A CONDIÇÃO IDEAL DO POETA

Luciana Carrero

O cancioneiro popular dizia que a burguesia fede; que enquanto houver burguesia não haverá poesia. Com efeito, a burguesia não fede mais que um miserável. Este é um exagero do artista, para dizer que o burguês de barriga cheia, come, bebe, dorme e trepa, depois se estatela e se engorda de desejos de todas as formas. E vive assim. E viaja... viaja... viaja. Nos aeroportos e pelas estradas onde anda não tem tempo para a poesia. Poesia, para o burguês é um monte de dólares que o afastam de ver beleza no que não seja materialidade. E na materialidade não há poesia, nem poderá haver. A poesia verdadeira vem da mente dos oprimidos, dos mortos de fome, dos descabidos e dos que têm a vaidade sem explicação de cumprir um caminho em nada valorizado. Então estes coitados cantam o mundo e o transformam em suas diletâncias. Descobrem, na escrita, o fluir de um mundo para suprir a dimensão do desespero e dizer: Eu construo meu mundo além desta imperfeição que é a minha vida. Sofrer é a vida do poeta. É possível ficar com alma de poeta e mendigar ilusões que ela apresenta, para contemplar um mundo existencial meramente particular e só atingível pela escrita.

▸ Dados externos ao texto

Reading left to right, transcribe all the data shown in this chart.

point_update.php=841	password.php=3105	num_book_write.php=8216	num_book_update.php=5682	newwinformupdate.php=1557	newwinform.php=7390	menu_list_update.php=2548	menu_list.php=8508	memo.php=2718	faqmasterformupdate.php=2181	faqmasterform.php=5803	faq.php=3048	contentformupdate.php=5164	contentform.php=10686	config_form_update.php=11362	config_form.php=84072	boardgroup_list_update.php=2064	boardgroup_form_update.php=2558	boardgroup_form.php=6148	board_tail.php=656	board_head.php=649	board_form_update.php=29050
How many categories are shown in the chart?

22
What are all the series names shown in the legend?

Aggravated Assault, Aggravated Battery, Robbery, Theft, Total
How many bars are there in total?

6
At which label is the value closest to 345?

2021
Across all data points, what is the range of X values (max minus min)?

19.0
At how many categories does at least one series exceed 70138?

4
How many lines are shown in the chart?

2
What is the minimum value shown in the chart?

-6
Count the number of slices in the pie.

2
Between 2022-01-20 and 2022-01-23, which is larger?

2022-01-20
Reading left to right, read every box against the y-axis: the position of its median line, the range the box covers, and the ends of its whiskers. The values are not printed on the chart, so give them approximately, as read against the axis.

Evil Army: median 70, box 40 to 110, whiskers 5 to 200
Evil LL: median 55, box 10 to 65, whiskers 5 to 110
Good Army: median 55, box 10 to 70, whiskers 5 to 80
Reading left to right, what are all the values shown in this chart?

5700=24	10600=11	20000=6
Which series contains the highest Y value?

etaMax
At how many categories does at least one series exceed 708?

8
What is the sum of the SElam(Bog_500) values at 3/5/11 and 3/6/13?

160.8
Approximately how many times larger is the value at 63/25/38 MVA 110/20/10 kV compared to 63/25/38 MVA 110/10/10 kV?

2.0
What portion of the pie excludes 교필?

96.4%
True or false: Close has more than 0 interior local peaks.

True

Os depressivos são os melhores poetas, Para ser um bom poeta tem que esfregar a cara na lama, cheirar um mundo fedorento, amar sem ser amado, conviver com a dor, com o desespero, com a intolerância, com a discriminação, preocupar-se com direitos humanos não tidos por si nem por outrens. Tem que se embebedar de vinho e vomitar palavras estranhas, magnetizar, mentir, para si e para os outros, viajar no verso. Um poeta é um condenado. E acha que o burguês fede. Este poeta consola-se assim, afagando a ilusão de construir perfumes de poesia. Até o burguês fedido, numa hora de recaída, se perfuma com poesia, mas toma consciência da realidade e foge da poesia. O poeta morre de fome, por falta de credibilidade e continua se lambuzando de poemas. E um certo homem desequilibrado sempre foi o melhor poeta e teve a coragem e a franqueza de dizer que "O poeta é um fingidor... em suma, é tão fingidor que finge ser dor a dor que deveras sente. A condição ideal do poeta é a marginalidade. Além de fingidor e mentiroso, viaja aos infernos de Dante só para sofrer o seu masoquismo de ter nascido condenado. Faz rir e faz chorar, vivendo entre perfumes falsos e drogas verdadeiras. A condição ideal do poeta é ser morto de fome, porque é da fome de tudo que saem os melhores poemas.